Changes were also made to Block A. In 1966, the cloak room at the west end of the first floor was converted into a Health Services room. In c1974, two classrooms at the east end of the first floor of the centre wing were used as staff rooms, while another classroom was used as the principal’s office, and another was divided in half by a partition to accommodate a store room and Health Services Room. One cloak room was converted to a store room while another was a converted to a work room. In c1979, the undercroft was partially enclosed with glass louvres and doors. The northern corridors were enclosed with glazing by 1997. In c1997, the centre wing was altered in ‘upgrading’ works. This involved partitioning the northern corridors on both floors to create practical learning areas; replacing the French doors from the corridor into the classrooms with a single wide door with a half leaf; demolishing partitions between the classrooms on both floors to create two classrooms out of each set of three; and relining the ceilings with flat sheets to provide fire proofing.

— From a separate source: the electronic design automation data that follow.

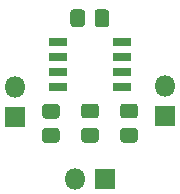
<source format=gbr>
%TF.GenerationSoftware,KiCad,Pcbnew,(5.1.6)-1*%
%TF.CreationDate,2022-09-13T14:07:30-04:00*%
%TF.ProjectId,soft-power-sw-simple,736f6674-2d70-46f7-9765-722d73772d73,rev?*%
%TF.SameCoordinates,Original*%
%TF.FileFunction,Soldermask,Top*%
%TF.FilePolarity,Negative*%
%FSLAX46Y46*%
G04 Gerber Fmt 4.6, Leading zero omitted, Abs format (unit mm)*
G04 Created by KiCad (PCBNEW (5.1.6)-1) date 2022-09-13 14:07:30*
%MOMM*%
%LPD*%
G01*
G04 APERTURE LIST*
%ADD10R,1.800000X1.800000*%
%ADD11O,1.800000X1.800000*%
%ADD12R,1.625000X0.800000*%
G04 APERTURE END LIST*
%TO.C,C1*%
G36*
G01*
X144750262Y-103876000D02*
X143793738Y-103876000D01*
G75*
G02*
X143522000Y-103604262I0J271738D01*
G01*
X143522000Y-102897738D01*
G75*
G02*
X143793738Y-102626000I271738J0D01*
G01*
X144750262Y-102626000D01*
G75*
G02*
X145022000Y-102897738I0J-271738D01*
G01*
X145022000Y-103604262D01*
G75*
G02*
X144750262Y-103876000I-271738J0D01*
G01*
G37*
G36*
G01*
X144750262Y-101826000D02*
X143793738Y-101826000D01*
G75*
G02*
X143522000Y-101554262I0J271738D01*
G01*
X143522000Y-100847738D01*
G75*
G02*
X143793738Y-100576000I271738J0D01*
G01*
X144750262Y-100576000D01*
G75*
G02*
X145022000Y-100847738I0J-271738D01*
G01*
X145022000Y-101554262D01*
G75*
G02*
X144750262Y-101826000I-271738J0D01*
G01*
G37*
%TD*%
D10*
%TO.C,J1*%
X137922000Y-101727000D03*
D11*
X137922000Y-99187000D03*
%TD*%
%TO.C,J2*%
X143002000Y-106934000D03*
D10*
X145542000Y-106934000D03*
%TD*%
%TO.C,J3*%
X150622000Y-101600000D03*
D11*
X150622000Y-99060000D03*
%TD*%
D12*
%TO.C,Q1*%
X141560000Y-95377000D03*
X141560000Y-96647000D03*
X141560000Y-97917000D03*
X141560000Y-99187000D03*
X146984000Y-99187000D03*
X146984000Y-97917000D03*
X146984000Y-96647000D03*
X146984000Y-95377000D03*
%TD*%
%TO.C,R1*%
G36*
G01*
X142613000Y-93823262D02*
X142613000Y-92866738D01*
G75*
G02*
X142884738Y-92595000I271738J0D01*
G01*
X143591262Y-92595000D01*
G75*
G02*
X143863000Y-92866738I0J-271738D01*
G01*
X143863000Y-93823262D01*
G75*
G02*
X143591262Y-94095000I-271738J0D01*
G01*
X142884738Y-94095000D01*
G75*
G02*
X142613000Y-93823262I0J271738D01*
G01*
G37*
G36*
G01*
X144663000Y-93823262D02*
X144663000Y-92866738D01*
G75*
G02*
X144934738Y-92595000I271738J0D01*
G01*
X145641262Y-92595000D01*
G75*
G02*
X145913000Y-92866738I0J-271738D01*
G01*
X145913000Y-93823262D01*
G75*
G02*
X145641262Y-94095000I-271738J0D01*
G01*
X144934738Y-94095000D01*
G75*
G02*
X144663000Y-93823262I0J271738D01*
G01*
G37*
%TD*%
%TO.C,R2*%
G36*
G01*
X140491738Y-102644000D02*
X141448262Y-102644000D01*
G75*
G02*
X141720000Y-102915738I0J-271738D01*
G01*
X141720000Y-103622262D01*
G75*
G02*
X141448262Y-103894000I-271738J0D01*
G01*
X140491738Y-103894000D01*
G75*
G02*
X140220000Y-103622262I0J271738D01*
G01*
X140220000Y-102915738D01*
G75*
G02*
X140491738Y-102644000I271738J0D01*
G01*
G37*
G36*
G01*
X140491738Y-100594000D02*
X141448262Y-100594000D01*
G75*
G02*
X141720000Y-100865738I0J-271738D01*
G01*
X141720000Y-101572262D01*
G75*
G02*
X141448262Y-101844000I-271738J0D01*
G01*
X140491738Y-101844000D01*
G75*
G02*
X140220000Y-101572262I0J271738D01*
G01*
X140220000Y-100865738D01*
G75*
G02*
X140491738Y-100594000I271738J0D01*
G01*
G37*
%TD*%
%TO.C,R3*%
G36*
G01*
X147095738Y-100576000D02*
X148052262Y-100576000D01*
G75*
G02*
X148324000Y-100847738I0J-271738D01*
G01*
X148324000Y-101554262D01*
G75*
G02*
X148052262Y-101826000I-271738J0D01*
G01*
X147095738Y-101826000D01*
G75*
G02*
X146824000Y-101554262I0J271738D01*
G01*
X146824000Y-100847738D01*
G75*
G02*
X147095738Y-100576000I271738J0D01*
G01*
G37*
G36*
G01*
X147095738Y-102626000D02*
X148052262Y-102626000D01*
G75*
G02*
X148324000Y-102897738I0J-271738D01*
G01*
X148324000Y-103604262D01*
G75*
G02*
X148052262Y-103876000I-271738J0D01*
G01*
X147095738Y-103876000D01*
G75*
G02*
X146824000Y-103604262I0J271738D01*
G01*
X146824000Y-102897738D01*
G75*
G02*
X147095738Y-102626000I271738J0D01*
G01*
G37*
%TD*%
M02*

</source>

Changes and additions to facilities since the 1960s have included: a school swimming pool (1966); new classroom buildings (1969-71); the removal of three of the early timber school buildings in the 1970s; a new library and a dental clinic facing Mary Street (1973); two pre-school buildings south of the swimming pool, near Margaret Street (by 1978); a Centenary Hall facing Arthur Street; covered ways south of Block A; and a new administration building north of Block A (1991). The last of the early school buildings, the 1928 Infants building (later designated the Clare Gormley Block), was demolished sometime between 2009 and 2011. In 2015, 807 students were enrolled. Students utilise sports fields in Queens Park to the west, and the Clive Berghofer Stadium to the north.
In 2017, Toowoomba East State School continues to operate from its original site, and its Depression-era Brick School Building is a local landmark. The school is important to the area as a focus for the community, and generations of students have been taught there.